→ **CONSIGNE 1**: Réécrivez le passage du portrait de la militante du Strass qui commence aux mots « Libération Mardi 6 » et s'arrête après « punisseurs de clients. », en y remplaçant « escort girl » par « accompagnatrice ».

→ **DOCUMENT SOURCE**:
────
Libération Mardi 6 Décembre 2011, Quentin Girard
Cette escort girl, représentante du syndicat du travail sexuel, s’oppose aux abolitionnistes punisseurs de clients.

Dans les Liaisons dangereuses, la marquise de Merteuil conclut ainsi l’une des nombreuses lettres qu’elle adresse à Valmont : « Plaignez-vous de moi à présent, si vous l’osez. » Elle assume : le libertinage, l’indépendance. Morgane Merteuil « aime bien » cette héroïne, au point d’en avoir fait son nom de militante. En juin, cette escort girl de 25 ans est devenue la secrétaire générale du Strass, le Syndicat du travail sexuel, fondé en 2009. Midi. Elle reçoit dans son appartement numéro 69  où elle vient d’emménager seule, au cœur d’une tour de Montreuil. « Je me lève juste. Je m’étais promis de me réveiller à 9 heures, et puis je n’ai pas dormi chez moi. Et puis, il était 11 heures. Du coup, c’est un peu tôt pour le Martini. Vous voulez du thé ? » Elle avait proposé au départ que l’entretien se déroule à l’alcool blanc. Tant pis.
────
→ **DONNÉES DISPONIBLES**:
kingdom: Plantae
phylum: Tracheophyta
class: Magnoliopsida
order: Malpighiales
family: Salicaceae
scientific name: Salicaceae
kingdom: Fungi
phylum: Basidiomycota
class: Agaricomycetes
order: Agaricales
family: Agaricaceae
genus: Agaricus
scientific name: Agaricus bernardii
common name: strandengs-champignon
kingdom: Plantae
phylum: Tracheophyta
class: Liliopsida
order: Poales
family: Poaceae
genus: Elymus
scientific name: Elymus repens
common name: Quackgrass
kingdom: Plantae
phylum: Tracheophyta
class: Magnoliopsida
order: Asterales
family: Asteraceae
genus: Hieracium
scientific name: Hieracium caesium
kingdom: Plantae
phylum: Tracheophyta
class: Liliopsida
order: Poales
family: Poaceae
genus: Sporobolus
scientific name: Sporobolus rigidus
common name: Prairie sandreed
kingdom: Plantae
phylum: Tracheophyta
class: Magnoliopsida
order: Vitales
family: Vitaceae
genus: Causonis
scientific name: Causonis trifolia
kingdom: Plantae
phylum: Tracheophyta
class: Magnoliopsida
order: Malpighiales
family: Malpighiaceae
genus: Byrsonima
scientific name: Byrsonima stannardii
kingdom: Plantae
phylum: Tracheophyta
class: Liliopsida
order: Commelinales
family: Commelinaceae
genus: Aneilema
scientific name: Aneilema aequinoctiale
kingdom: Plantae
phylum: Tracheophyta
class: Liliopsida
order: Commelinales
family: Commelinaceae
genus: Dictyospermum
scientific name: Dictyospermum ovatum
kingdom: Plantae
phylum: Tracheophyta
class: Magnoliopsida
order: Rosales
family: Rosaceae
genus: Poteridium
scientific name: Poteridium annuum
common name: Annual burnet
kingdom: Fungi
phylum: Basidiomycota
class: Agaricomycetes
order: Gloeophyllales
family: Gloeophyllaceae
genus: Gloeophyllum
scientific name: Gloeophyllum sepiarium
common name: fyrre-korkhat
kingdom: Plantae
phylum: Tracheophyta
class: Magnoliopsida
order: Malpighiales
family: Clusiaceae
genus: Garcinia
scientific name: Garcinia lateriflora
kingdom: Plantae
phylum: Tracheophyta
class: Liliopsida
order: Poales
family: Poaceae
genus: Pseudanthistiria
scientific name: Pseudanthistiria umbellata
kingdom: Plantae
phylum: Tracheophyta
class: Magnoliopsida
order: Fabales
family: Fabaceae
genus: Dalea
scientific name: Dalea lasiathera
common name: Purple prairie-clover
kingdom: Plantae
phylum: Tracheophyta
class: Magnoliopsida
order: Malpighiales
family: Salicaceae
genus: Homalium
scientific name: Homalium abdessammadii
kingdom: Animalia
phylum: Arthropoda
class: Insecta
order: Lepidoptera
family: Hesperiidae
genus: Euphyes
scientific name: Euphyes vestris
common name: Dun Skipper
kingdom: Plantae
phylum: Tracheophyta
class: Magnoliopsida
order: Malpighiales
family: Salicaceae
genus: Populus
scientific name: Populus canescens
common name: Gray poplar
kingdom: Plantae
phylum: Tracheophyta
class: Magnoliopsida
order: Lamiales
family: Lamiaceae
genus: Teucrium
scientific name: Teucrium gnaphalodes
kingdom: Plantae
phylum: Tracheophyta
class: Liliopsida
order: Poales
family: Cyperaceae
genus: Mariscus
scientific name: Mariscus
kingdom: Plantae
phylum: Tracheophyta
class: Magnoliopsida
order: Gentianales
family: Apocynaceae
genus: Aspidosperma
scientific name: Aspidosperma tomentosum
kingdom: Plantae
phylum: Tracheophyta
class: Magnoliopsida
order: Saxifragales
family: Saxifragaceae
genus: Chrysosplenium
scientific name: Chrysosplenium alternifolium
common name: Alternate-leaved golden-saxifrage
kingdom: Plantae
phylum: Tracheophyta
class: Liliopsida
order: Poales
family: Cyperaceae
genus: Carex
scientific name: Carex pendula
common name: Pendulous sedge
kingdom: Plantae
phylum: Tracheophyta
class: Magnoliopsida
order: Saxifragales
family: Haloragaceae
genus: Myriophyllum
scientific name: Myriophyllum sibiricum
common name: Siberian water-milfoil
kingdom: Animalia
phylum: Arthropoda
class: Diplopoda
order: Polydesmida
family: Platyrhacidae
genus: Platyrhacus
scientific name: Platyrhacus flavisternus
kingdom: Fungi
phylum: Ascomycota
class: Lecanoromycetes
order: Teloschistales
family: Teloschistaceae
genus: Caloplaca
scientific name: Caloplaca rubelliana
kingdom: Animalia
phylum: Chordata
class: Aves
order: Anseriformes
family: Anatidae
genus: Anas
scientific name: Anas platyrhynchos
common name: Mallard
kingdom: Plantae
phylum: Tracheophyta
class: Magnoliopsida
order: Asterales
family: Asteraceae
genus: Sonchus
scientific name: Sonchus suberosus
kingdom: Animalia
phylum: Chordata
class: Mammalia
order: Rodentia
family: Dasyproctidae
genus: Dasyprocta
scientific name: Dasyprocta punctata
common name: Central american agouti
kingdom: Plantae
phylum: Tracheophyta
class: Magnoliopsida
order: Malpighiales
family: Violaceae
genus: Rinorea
────
→ **CONSIGNE 2**: Convertissez en CSV à deux colonnes, « champ » et « valeur », les lignes du listing qui vont de celle contenant « genus: Teucrium » à celle contenant « genus: Aspidosperma », ces deux lignes incluses. Prévoyez une rangée par ligne, chaque champ entre guillemets, avec les retours à la ligne remplacés par des espaces.

→ **SOLUTION COMPLÈTE 1**:
Libération Mardi 6 Décembre 2011, Quentin Girard
Cette accompagnatrice, représentante du syndicat du travail sexuel, s’oppose aux abolitionnistes punisseurs de clients.

→ **SOLUTION COMPLÈTE 2**:
champ,valeur
"genus:","Teucrium"
"scientific name:","Teucrium gnaphalodes"
"kingdom:","Plantae"
"phylum:","Tracheophyta"
"class:","Liliopsida"
"order:","Poales"
"family:","Cyperaceae"
"genus:","Mariscus"
"scientific name:","Mariscus"
"kingdom:","Plantae"
"phylum:","Tracheophyta"
"class:","Magnoliopsida"
"order:","Gentianales"
"family:","Apocynaceae"
"genus:","Aspidosperma"